» **PROBLEM REQUIREMENTS**
Copy out all of the following material word for word, leaving out the pictures.

» **INFORMATION**
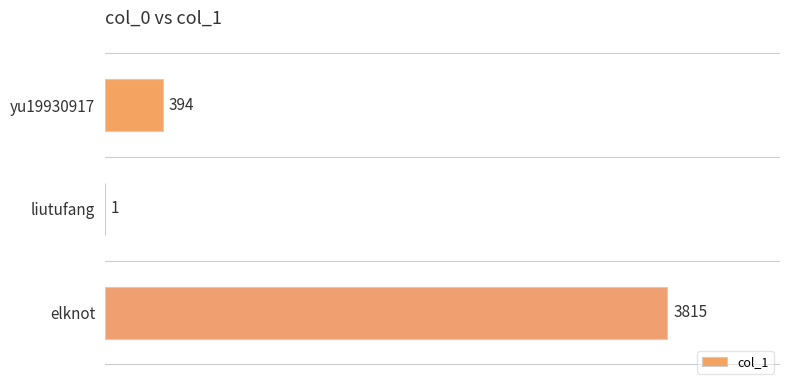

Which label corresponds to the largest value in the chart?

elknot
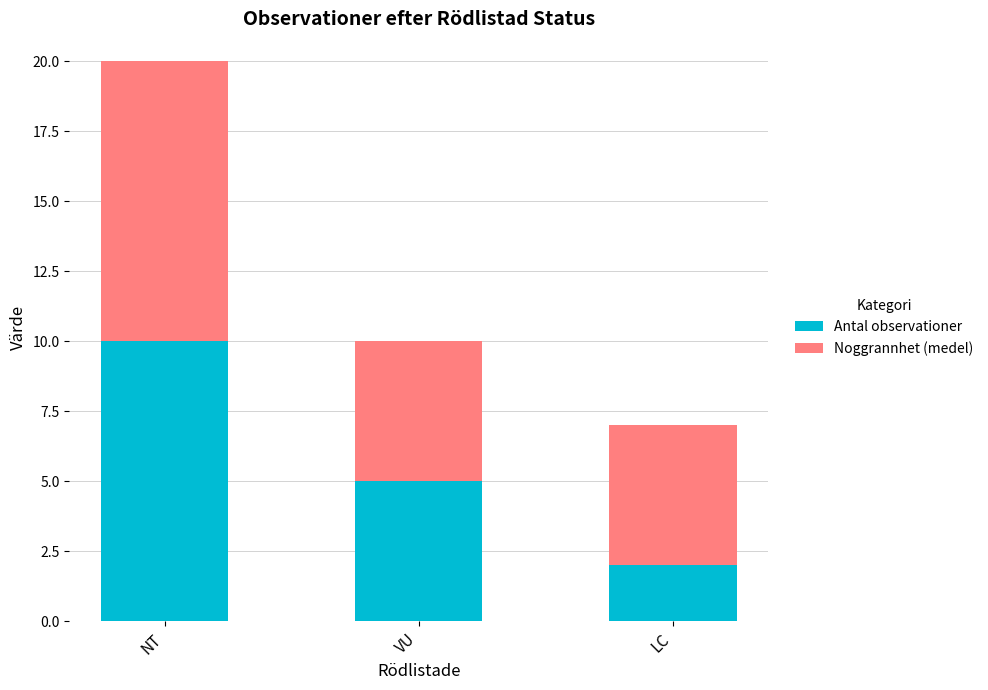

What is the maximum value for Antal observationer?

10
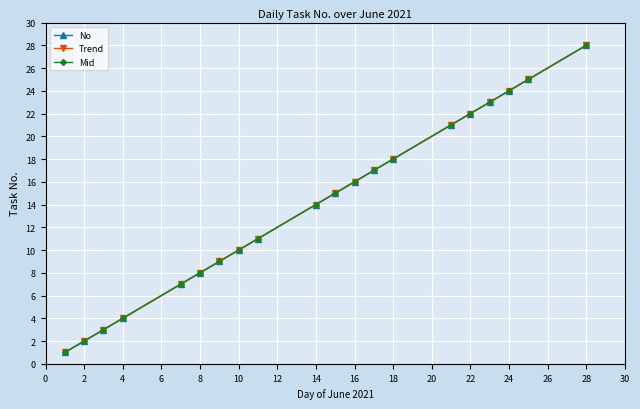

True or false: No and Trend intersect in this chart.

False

» **SOLUTION TO THE EXERCISE**
Which label corresponds to the largest value in the chart?

elknot

What is the maximum value for Antal observationer?

10

True or false: No and Trend intersect in this chart.

False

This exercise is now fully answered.